TASK TO COMPLETE
Once the line containing "X3929520Y1518989D01*" is found in the entries below, reproduce it and every line after it, stopping at and including the line containing "X3824237Y1344830D01*"; reproduce nothing else, and keep each line exact.

Design files in plain text
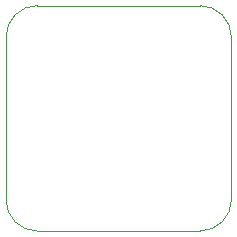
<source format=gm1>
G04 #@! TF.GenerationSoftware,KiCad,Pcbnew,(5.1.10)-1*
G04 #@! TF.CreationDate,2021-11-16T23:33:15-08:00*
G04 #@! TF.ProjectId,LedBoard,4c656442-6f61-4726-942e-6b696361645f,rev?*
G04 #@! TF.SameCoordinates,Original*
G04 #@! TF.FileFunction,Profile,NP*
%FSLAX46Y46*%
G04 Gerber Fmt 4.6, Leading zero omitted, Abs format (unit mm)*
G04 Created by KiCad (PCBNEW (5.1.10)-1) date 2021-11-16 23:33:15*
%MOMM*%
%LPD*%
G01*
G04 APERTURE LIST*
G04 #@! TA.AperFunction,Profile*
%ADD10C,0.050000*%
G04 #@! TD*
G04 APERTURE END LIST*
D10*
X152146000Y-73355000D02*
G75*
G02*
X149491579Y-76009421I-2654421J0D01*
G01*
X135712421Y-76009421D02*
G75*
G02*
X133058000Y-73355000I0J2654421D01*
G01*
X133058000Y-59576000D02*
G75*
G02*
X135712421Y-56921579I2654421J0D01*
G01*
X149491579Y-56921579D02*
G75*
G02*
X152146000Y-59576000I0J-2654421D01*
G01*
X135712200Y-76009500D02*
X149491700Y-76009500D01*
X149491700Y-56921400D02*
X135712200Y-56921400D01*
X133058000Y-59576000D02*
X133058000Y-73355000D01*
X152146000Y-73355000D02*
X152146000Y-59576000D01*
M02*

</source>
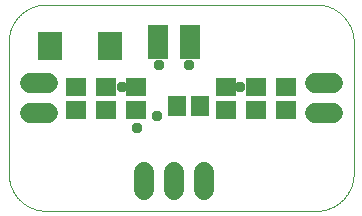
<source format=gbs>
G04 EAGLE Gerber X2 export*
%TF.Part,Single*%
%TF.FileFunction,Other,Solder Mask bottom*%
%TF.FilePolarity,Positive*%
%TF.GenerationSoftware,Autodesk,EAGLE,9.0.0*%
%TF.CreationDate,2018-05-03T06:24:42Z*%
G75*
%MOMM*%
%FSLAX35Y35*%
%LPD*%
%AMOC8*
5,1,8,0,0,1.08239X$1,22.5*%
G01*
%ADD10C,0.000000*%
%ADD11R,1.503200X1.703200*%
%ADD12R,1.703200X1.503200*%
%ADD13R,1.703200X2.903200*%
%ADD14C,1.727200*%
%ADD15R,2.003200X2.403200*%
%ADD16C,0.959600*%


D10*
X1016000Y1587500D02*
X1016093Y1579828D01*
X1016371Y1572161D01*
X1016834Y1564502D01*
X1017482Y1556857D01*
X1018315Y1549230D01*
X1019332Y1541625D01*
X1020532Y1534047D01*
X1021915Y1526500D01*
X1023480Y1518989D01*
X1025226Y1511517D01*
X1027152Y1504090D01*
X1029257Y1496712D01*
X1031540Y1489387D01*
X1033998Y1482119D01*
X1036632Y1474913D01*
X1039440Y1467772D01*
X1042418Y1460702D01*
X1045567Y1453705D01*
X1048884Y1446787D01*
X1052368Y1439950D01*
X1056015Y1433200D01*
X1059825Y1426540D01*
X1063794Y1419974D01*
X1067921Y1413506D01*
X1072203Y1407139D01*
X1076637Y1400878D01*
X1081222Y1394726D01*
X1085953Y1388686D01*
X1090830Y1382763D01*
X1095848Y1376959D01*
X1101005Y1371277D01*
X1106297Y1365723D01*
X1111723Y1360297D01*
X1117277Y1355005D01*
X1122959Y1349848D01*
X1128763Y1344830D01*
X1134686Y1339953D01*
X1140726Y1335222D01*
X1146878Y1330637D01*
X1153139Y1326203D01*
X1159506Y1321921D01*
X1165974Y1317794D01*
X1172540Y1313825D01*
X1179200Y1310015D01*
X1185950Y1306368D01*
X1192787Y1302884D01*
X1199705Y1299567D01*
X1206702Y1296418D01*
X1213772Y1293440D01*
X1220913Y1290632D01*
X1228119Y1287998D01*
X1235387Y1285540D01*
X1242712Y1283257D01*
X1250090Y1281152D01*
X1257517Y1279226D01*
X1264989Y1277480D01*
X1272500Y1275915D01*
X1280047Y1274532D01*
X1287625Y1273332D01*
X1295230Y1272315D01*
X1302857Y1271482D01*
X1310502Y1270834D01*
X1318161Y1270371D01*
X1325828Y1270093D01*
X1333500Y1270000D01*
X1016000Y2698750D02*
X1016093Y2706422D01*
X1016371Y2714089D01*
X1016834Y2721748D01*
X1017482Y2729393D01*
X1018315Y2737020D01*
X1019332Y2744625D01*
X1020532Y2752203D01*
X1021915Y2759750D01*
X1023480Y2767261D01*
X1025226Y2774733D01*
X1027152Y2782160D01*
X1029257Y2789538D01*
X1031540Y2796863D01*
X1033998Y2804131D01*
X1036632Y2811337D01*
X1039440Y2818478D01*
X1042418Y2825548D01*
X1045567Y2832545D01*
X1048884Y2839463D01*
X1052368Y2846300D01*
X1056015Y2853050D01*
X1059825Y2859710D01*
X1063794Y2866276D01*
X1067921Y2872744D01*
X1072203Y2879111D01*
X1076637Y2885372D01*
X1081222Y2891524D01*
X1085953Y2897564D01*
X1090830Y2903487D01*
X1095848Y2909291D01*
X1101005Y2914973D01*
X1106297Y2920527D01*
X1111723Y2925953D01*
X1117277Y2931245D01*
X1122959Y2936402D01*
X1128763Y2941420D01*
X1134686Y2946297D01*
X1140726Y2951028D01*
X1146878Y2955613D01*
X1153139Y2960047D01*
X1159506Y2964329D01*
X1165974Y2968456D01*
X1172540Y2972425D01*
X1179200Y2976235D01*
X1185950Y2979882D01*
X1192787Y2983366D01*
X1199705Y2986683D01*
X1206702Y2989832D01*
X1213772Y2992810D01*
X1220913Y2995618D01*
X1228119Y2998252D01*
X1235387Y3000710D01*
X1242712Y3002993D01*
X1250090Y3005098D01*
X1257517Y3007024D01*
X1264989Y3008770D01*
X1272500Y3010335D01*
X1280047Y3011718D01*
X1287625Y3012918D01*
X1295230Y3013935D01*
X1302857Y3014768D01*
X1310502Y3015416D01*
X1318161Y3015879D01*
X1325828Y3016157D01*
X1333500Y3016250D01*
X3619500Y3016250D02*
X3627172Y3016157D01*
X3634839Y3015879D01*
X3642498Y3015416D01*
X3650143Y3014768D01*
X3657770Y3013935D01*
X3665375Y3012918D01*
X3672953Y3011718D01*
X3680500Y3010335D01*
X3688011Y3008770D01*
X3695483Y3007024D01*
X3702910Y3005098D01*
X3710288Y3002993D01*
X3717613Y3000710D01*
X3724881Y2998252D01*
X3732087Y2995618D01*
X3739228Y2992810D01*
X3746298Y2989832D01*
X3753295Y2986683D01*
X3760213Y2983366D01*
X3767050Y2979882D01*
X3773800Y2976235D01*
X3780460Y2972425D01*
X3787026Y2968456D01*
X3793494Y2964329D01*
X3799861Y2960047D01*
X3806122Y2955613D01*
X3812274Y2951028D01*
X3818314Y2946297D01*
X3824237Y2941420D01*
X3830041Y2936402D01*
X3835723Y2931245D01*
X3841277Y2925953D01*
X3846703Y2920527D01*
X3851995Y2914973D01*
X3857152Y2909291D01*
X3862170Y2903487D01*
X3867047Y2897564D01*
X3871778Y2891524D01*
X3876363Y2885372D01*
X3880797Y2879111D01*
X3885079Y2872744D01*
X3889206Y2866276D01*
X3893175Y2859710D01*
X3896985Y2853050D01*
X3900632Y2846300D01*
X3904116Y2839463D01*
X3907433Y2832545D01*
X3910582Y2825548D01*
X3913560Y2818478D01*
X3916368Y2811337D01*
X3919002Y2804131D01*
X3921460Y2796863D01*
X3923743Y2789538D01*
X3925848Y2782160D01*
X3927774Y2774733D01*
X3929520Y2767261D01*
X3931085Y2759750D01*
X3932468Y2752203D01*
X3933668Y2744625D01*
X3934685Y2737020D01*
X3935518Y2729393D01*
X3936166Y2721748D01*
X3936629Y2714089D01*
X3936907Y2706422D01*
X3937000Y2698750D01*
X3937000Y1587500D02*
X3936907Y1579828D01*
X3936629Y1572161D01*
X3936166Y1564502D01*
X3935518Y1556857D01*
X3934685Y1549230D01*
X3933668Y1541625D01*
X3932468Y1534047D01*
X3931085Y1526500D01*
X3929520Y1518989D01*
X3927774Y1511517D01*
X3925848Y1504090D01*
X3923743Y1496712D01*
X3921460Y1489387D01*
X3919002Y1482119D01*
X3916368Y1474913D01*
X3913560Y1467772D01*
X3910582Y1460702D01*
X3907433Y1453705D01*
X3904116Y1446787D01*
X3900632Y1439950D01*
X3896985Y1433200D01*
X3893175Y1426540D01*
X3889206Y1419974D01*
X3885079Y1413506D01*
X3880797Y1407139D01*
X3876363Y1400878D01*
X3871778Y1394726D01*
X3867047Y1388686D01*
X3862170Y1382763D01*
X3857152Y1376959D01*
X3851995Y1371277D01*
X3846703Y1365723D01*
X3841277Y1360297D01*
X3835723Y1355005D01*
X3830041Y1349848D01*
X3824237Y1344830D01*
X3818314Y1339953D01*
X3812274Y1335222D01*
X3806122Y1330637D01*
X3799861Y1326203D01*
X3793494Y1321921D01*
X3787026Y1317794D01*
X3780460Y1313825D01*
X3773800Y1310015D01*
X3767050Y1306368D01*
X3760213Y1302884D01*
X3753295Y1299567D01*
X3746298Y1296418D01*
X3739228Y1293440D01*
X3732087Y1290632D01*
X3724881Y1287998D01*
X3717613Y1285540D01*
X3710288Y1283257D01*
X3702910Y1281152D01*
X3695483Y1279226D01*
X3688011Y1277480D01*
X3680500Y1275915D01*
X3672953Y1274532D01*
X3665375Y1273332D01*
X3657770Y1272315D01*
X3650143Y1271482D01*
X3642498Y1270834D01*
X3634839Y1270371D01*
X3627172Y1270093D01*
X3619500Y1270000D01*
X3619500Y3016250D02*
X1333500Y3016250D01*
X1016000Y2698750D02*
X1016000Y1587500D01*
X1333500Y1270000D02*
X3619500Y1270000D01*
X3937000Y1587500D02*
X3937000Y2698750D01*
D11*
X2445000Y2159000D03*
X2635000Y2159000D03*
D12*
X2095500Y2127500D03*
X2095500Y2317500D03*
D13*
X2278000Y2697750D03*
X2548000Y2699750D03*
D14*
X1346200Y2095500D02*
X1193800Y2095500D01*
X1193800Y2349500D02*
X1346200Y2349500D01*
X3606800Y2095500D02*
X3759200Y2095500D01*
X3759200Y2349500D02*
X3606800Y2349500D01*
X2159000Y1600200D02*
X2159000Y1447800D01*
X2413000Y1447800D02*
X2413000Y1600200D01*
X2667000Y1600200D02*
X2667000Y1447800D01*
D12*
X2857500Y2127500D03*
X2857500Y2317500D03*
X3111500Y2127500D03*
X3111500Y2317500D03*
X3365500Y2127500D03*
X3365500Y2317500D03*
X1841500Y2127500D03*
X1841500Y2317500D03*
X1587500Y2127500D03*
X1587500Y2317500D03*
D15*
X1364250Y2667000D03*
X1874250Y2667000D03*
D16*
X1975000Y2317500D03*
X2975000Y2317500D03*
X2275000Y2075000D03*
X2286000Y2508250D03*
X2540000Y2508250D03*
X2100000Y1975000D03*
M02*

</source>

RESPONSE
X3929520Y1518989D01*
X3927774Y1511517D01*
X3925848Y1504090D01*
X3923743Y1496712D01*
X3921460Y1489387D01*
X3919002Y1482119D01*
X3916368Y1474913D01*
X3913560Y1467772D01*
X3910582Y1460702D01*
X3907433Y1453705D01*
X3904116Y1446787D01*
X3900632Y1439950D01*
X3896985Y1433200D01*
X3893175Y1426540D01*
X3889206Y1419974D01*
X3885079Y1413506D01*
X3880797Y1407139D01*
X3876363Y1400878D01*
X3871778Y1394726D01*
X3867047Y1388686D01*
X3862170Y1382763D01*
X3857152Y1376959D01*
X3851995Y1371277D01*
X3846703Y1365723D01*
X3841277Y1360297D01*
X3835723Y1355005D01*
X3830041Y1349848D01*
X3824237Y1344830D01*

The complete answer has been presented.